▶ **WHAT THE TASK REQUIRES**
Reproduce the rows verbatim, from the first line through the line that contains "do not overlap.", including both of those lines.

▶ **SUPPLIED ENTRIES**
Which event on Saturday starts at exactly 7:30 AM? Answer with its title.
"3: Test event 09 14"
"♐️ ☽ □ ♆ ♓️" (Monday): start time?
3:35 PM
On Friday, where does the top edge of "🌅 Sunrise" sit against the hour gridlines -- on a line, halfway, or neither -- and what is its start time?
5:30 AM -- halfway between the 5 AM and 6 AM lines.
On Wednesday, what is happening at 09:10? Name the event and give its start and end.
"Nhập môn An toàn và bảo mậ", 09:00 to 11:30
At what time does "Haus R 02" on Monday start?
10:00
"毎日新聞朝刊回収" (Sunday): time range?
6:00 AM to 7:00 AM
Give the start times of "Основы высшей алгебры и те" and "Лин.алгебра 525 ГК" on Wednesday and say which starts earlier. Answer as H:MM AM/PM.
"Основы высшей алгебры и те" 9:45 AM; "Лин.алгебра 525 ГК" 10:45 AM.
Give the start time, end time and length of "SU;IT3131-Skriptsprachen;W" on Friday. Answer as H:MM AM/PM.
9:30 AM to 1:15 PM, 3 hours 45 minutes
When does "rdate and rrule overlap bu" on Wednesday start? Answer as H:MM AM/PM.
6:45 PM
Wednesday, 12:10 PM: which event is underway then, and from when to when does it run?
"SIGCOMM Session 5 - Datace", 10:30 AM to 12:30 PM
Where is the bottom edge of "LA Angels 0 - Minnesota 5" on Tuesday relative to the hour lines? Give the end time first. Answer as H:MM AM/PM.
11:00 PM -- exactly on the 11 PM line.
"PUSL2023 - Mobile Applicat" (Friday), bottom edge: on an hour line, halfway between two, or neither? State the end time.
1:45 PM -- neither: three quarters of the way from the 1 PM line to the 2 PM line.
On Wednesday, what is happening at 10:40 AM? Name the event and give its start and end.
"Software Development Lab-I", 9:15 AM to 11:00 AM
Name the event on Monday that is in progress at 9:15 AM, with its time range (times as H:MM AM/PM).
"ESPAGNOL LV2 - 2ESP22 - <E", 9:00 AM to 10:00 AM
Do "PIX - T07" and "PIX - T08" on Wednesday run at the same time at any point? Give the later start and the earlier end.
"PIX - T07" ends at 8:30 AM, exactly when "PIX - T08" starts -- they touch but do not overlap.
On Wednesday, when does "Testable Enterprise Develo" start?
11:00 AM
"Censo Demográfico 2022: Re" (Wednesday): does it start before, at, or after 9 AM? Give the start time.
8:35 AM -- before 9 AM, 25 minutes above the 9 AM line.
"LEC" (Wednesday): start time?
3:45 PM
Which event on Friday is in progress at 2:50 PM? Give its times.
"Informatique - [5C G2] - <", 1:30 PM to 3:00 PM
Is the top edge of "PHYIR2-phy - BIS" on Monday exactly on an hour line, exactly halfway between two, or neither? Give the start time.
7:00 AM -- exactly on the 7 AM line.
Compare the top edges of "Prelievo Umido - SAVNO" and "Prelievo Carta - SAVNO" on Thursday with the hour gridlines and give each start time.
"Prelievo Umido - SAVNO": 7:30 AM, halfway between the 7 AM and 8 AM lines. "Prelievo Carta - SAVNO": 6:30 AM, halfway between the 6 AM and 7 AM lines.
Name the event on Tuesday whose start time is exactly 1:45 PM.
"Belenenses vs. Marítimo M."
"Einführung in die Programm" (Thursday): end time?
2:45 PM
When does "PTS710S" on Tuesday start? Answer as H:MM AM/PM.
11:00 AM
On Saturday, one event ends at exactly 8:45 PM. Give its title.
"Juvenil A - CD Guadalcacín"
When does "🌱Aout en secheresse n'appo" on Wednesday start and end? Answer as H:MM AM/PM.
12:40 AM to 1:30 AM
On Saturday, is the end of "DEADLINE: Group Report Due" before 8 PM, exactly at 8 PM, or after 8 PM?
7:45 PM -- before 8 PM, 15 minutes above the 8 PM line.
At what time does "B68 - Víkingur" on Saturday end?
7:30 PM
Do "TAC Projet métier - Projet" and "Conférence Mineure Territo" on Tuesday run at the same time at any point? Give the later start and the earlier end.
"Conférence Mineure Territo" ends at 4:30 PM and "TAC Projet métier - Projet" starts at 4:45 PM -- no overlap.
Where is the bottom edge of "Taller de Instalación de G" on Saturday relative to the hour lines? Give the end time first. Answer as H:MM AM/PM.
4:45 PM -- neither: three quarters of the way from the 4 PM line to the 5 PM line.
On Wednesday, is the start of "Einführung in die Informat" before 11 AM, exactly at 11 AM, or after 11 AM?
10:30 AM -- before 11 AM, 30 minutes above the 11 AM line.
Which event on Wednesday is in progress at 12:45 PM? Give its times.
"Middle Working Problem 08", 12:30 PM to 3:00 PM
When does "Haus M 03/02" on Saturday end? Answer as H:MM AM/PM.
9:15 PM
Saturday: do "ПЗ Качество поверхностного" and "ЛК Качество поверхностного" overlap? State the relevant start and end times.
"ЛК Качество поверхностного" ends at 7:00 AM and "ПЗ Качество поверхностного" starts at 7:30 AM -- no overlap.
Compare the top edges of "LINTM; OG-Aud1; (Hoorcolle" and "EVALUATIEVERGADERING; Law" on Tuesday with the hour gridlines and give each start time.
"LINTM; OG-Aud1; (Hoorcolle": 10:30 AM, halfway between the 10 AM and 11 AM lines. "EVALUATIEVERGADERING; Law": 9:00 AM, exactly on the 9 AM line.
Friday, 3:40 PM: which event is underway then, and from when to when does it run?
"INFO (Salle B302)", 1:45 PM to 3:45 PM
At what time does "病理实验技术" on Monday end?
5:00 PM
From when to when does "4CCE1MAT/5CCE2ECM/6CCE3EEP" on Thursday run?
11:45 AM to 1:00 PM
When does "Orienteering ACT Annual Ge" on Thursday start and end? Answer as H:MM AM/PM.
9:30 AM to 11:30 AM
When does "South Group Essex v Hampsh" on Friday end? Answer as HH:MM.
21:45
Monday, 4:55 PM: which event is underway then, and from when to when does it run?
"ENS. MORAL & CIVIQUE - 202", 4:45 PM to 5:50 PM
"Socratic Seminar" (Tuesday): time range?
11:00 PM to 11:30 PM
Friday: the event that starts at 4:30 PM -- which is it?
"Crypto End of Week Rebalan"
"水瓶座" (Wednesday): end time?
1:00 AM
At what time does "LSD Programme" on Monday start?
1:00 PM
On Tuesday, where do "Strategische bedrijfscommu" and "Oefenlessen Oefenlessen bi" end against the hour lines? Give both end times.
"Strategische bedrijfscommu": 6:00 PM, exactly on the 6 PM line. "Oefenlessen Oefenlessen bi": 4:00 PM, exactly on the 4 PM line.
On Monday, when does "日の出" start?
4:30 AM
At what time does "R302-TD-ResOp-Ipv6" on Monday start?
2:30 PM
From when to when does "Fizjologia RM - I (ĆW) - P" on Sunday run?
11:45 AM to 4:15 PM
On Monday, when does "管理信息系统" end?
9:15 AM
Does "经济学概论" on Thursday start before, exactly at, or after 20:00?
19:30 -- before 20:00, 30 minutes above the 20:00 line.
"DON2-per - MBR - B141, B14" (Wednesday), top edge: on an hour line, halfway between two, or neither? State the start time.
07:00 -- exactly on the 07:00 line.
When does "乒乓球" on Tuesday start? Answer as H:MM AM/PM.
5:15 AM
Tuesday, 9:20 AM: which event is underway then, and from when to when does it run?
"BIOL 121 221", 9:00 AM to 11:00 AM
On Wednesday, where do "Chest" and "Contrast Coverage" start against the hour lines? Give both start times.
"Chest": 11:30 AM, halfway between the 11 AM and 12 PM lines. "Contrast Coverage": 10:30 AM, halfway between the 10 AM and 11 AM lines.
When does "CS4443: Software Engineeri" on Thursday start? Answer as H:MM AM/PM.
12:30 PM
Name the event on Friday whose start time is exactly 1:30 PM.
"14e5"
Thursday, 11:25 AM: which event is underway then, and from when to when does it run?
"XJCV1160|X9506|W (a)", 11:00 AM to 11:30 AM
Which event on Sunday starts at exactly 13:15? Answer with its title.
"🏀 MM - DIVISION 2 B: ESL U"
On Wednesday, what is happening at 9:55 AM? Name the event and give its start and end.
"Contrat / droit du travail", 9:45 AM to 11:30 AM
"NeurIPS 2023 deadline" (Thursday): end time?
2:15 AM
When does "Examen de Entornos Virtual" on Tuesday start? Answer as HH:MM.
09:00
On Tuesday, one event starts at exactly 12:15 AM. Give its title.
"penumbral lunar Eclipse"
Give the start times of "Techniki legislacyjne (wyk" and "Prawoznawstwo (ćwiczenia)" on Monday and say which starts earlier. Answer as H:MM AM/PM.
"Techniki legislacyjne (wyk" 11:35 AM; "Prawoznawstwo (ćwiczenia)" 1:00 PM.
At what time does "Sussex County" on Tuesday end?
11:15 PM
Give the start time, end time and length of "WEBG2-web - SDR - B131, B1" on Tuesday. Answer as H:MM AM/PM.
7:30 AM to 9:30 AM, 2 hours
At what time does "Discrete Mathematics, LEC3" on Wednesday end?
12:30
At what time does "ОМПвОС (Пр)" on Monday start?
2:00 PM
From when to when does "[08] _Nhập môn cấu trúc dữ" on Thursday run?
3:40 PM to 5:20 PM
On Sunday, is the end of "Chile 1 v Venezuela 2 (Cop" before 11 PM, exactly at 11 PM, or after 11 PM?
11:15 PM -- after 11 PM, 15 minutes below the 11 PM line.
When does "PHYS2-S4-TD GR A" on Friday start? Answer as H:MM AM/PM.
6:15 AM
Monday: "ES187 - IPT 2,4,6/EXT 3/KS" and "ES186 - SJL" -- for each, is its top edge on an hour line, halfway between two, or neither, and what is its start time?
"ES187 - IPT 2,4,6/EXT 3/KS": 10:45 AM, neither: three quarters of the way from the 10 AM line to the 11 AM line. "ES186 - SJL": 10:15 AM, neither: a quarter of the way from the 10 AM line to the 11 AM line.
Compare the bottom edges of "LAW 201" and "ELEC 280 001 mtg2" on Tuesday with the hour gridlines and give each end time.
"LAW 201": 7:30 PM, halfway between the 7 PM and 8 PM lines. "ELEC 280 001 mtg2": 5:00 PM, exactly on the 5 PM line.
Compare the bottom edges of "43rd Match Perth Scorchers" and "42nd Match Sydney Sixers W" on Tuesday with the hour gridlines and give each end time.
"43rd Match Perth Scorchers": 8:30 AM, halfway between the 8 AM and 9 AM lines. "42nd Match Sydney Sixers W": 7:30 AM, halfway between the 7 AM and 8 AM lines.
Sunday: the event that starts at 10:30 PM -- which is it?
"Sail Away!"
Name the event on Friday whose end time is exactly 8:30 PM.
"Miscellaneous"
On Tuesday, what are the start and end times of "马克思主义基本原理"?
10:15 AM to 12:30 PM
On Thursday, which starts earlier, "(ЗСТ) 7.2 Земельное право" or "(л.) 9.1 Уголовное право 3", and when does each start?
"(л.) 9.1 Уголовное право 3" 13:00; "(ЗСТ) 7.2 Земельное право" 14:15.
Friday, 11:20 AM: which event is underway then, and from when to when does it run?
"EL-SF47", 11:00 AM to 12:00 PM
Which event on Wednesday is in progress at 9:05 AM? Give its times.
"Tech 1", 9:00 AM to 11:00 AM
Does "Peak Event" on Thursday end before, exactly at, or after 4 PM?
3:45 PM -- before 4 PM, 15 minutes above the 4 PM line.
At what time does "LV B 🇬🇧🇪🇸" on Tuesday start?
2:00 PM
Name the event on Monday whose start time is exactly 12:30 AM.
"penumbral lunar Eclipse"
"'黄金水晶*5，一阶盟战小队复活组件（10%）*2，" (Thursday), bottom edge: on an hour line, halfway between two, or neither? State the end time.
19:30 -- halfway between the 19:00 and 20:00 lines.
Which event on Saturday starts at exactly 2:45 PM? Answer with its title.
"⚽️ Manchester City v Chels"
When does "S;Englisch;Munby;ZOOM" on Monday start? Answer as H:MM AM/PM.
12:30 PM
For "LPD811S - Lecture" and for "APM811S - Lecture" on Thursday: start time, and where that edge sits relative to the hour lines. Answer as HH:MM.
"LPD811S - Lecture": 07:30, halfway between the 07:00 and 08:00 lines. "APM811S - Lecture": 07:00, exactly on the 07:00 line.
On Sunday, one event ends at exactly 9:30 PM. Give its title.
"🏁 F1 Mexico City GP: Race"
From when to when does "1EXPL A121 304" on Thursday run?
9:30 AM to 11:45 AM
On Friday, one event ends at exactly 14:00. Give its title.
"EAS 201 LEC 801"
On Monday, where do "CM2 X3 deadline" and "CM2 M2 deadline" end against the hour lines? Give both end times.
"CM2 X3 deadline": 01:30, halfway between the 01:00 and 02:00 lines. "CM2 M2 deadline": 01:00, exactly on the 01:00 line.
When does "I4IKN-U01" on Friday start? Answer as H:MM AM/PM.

▶ **FULL RESPONSE**
Which event on Saturday starts at exactly 7:30 AM? Answer with its title.
"3: Test event 09 14"
"♐️ ☽ □ ♆ ♓️" (Monday): start time?
3:35 PM
On Friday, where does the top edge of "🌅 Sunrise" sit against the hour gridlines -- on a line, halfway, or neither -- and what is its start time?
5:30 AM -- halfway between the 5 AM and 6 AM lines.
On Wednesday, what is happening at 09:10? Name the event and give its start and end.
"Nhập môn An toàn và bảo mậ", 09:00 to 11:30
At what time does "Haus R 02" on Monday start?
10:00
"毎日新聞朝刊回収" (Sunday): time range?
6:00 AM to 7:00 AM
Give the start times of "Основы высшей алгебры и те" and "Лин.алгебра 525 ГК" on Wednesday and say which starts earlier. Answer as H:MM AM/PM.
"Основы высшей алгебры и те" 9:45 AM; "Лин.алгебра 525 ГК" 10:45 AM.
Give the start time, end time and length of "SU;IT3131-Skriptsprachen;W" on Friday. Answer as H:MM AM/PM.
9:30 AM to 1:15 PM, 3 hours 45 minutes
When does "rdate and rrule overlap bu" on Wednesday start? Answer as H:MM AM/PM.
6:45 PM
Wednesday, 12:10 PM: which event is underway then, and from when to when does it run?
"SIGCOMM Session 5 - Datace", 10:30 AM to 12:30 PM
Where is the bottom edge of "LA Angels 0 - Minnesota 5" on Tuesday relative to the hour lines? Give the end time first. Answer as H:MM AM/PM.
11:00 PM -- exactly on the 11 PM line.
"PUSL2023 - Mobile Applicat" (Friday), bottom edge: on an hour line, halfway between two, or neither? State the end time.
1:45 PM -- neither: three quarters of the way from the 1 PM line to the 2 PM line.
On Wednesday, what is happening at 10:40 AM? Name the event and give its start and end.
"Software Development Lab-I", 9:15 AM to 11:00 AM
Name the event on Monday that is in progress at 9:15 AM, with its time range (times as H:MM AM/PM).
"ESPAGNOL LV2 - 2ESP22 - <E", 9:00 AM to 10:00 AM
Do "PIX - T07" and "PIX - T08" on Wednesday run at the same time at any point? Give the later start and the earlier end.
"PIX - T07" ends at 8:30 AM, exactly when "PIX - T08" starts -- they touch but do not overlap.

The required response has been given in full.